DATA FOR PROCESSING>
--- START ---

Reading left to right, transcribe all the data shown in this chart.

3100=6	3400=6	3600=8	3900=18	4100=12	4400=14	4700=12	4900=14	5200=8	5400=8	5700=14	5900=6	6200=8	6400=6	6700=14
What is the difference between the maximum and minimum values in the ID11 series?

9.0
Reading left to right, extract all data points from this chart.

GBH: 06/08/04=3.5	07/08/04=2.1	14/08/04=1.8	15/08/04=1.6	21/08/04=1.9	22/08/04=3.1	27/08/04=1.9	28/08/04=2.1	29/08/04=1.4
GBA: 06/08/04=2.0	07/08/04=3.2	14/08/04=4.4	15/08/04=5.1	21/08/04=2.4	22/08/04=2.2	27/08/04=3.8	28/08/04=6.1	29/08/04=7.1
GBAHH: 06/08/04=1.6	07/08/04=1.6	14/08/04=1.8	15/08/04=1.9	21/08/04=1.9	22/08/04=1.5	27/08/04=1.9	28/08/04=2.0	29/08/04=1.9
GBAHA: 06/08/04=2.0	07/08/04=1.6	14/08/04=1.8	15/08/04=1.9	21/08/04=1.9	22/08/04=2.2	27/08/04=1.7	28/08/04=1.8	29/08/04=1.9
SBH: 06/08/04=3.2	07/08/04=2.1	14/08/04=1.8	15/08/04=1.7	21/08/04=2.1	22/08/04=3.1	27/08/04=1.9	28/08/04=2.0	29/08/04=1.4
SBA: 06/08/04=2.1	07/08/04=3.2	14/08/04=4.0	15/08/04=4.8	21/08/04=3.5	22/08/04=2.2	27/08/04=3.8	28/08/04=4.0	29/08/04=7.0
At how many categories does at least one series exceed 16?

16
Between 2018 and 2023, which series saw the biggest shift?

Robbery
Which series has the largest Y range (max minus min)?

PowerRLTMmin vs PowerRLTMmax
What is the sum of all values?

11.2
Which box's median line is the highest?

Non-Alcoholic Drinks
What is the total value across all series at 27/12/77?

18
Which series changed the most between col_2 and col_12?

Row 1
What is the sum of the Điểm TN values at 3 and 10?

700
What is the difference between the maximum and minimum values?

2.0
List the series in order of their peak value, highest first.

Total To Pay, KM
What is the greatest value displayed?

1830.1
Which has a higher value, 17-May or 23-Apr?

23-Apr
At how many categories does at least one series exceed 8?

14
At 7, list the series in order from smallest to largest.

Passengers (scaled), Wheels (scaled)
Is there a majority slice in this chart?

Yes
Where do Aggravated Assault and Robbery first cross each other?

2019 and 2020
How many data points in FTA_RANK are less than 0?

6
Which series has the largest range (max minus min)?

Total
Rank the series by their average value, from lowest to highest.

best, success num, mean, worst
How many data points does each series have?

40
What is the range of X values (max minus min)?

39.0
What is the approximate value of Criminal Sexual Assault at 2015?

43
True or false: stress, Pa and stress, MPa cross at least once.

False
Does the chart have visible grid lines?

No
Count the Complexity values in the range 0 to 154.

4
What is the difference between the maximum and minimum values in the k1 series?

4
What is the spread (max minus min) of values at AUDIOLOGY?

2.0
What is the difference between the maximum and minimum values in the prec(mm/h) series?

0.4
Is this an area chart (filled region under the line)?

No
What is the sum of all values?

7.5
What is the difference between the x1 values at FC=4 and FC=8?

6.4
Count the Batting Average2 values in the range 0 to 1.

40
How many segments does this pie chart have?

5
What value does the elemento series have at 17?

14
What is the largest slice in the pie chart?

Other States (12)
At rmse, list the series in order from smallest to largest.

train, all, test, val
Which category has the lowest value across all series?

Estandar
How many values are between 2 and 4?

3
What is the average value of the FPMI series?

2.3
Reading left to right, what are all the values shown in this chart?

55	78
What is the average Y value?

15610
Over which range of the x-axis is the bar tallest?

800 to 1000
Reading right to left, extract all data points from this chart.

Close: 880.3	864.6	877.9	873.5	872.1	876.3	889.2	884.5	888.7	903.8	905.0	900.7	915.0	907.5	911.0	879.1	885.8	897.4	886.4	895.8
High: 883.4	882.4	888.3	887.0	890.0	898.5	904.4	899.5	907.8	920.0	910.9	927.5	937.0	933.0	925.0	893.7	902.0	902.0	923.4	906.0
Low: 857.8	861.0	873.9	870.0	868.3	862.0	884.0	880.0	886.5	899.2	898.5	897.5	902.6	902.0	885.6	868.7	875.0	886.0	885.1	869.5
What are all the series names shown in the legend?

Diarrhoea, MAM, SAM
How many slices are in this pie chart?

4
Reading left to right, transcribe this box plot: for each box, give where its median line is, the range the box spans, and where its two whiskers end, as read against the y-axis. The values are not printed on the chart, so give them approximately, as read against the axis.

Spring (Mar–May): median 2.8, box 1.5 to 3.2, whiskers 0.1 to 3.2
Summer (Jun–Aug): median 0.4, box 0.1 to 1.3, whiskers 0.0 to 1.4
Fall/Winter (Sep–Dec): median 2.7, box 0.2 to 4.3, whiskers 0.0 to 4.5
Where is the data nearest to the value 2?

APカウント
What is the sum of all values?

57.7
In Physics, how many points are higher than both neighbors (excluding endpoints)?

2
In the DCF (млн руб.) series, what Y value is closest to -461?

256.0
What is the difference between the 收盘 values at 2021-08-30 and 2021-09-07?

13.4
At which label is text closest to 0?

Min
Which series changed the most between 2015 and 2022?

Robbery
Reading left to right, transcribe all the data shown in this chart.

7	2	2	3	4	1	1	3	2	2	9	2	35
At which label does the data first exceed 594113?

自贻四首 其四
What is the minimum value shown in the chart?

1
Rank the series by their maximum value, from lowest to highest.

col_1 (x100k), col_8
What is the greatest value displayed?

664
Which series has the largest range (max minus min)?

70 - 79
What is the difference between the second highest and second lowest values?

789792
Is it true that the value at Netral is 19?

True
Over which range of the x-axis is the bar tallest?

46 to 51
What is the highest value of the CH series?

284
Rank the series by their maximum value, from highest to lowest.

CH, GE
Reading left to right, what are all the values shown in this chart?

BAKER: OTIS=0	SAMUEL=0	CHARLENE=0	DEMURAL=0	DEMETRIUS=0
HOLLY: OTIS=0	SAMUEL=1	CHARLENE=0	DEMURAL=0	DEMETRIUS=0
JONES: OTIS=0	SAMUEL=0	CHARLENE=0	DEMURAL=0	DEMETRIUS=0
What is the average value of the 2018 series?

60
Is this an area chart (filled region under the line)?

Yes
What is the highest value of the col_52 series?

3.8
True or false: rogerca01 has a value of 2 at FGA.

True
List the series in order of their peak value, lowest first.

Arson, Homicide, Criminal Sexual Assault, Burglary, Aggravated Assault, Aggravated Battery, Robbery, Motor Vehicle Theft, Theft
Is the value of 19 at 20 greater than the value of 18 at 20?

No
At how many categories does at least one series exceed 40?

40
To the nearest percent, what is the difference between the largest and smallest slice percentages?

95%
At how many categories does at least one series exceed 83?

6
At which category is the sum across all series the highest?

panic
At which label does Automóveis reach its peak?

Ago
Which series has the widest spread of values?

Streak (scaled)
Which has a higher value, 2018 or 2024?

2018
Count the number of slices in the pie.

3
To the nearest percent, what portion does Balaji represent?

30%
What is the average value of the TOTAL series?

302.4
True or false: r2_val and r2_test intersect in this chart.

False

--- END ---

TO DO> Edit the rows from the first one through the line containing "What is the sum of the", inclusive, by changing "transcribe" to "write out". Leave everything else as it is.

EXERCISE ANSWER>
Reading left to right, write out all the data shown in this chart.

3100=6	3400=6	3600=8	3900=18	4100=12	4400=14	4700=12	4900=14	5200=8	5400=8	5700=14	5900=6	6200=8	6400=6	6700=14
What is the difference between the maximum and minimum values in the ID11 series?

9.0
Reading left to right, extract all data points from this chart.

GBH: 06/08/04=3.5	07/08/04=2.1	14/08/04=1.8	15/08/04=1.6	21/08/04=1.9	22/08/04=3.1	27/08/04=1.9	28/08/04=2.1	29/08/04=1.4
GBA: 06/08/04=2.0	07/08/04=3.2	14/08/04=4.4	15/08/04=5.1	21/08/04=2.4	22/08/04=2.2	27/08/04=3.8	28/08/04=6.1	29/08/04=7.1
GBAHH: 06/08/04=1.6	07/08/04=1.6	14/08/04=1.8	15/08/04=1.9	21/08/04=1.9	22/08/04=1.5	27/08/04=1.9	28/08/04=2.0	29/08/04=1.9
GBAHA: 06/08/04=2.0	07/08/04=1.6	14/08/04=1.8	15/08/04=1.9	21/08/04=1.9	22/08/04=2.2	27/08/04=1.7	28/08/04=1.8	29/08/04=1.9
SBH: 06/08/04=3.2	07/08/04=2.1	14/08/04=1.8	15/08/04=1.7	21/08/04=2.1	22/08/04=3.1	27/08/04=1.9	28/08/04=2.0	29/08/04=1.4
SBA: 06/08/04=2.1	07/08/04=3.2	14/08/04=4.0	15/08/04=4.8	21/08/04=3.5	22/08/04=2.2	27/08/04=3.8	28/08/04=4.0	29/08/04=7.0
At how many categories does at least one series exceed 16?

16
Between 2018 and 2023, which series saw the biggest shift?

Robbery
Which series has the largest Y range (max minus min)?

PowerRLTMmin vs PowerRLTMmax
What is the sum of all values?

11.2
Which box's median line is the highest?

Non-Alcoholic Drinks
What is the total value across all series at 27/12/77?

18
Which series changed the most between col_2 and col_12?

Row 1
What is the sum of the Điểm TN values at 3 and 10?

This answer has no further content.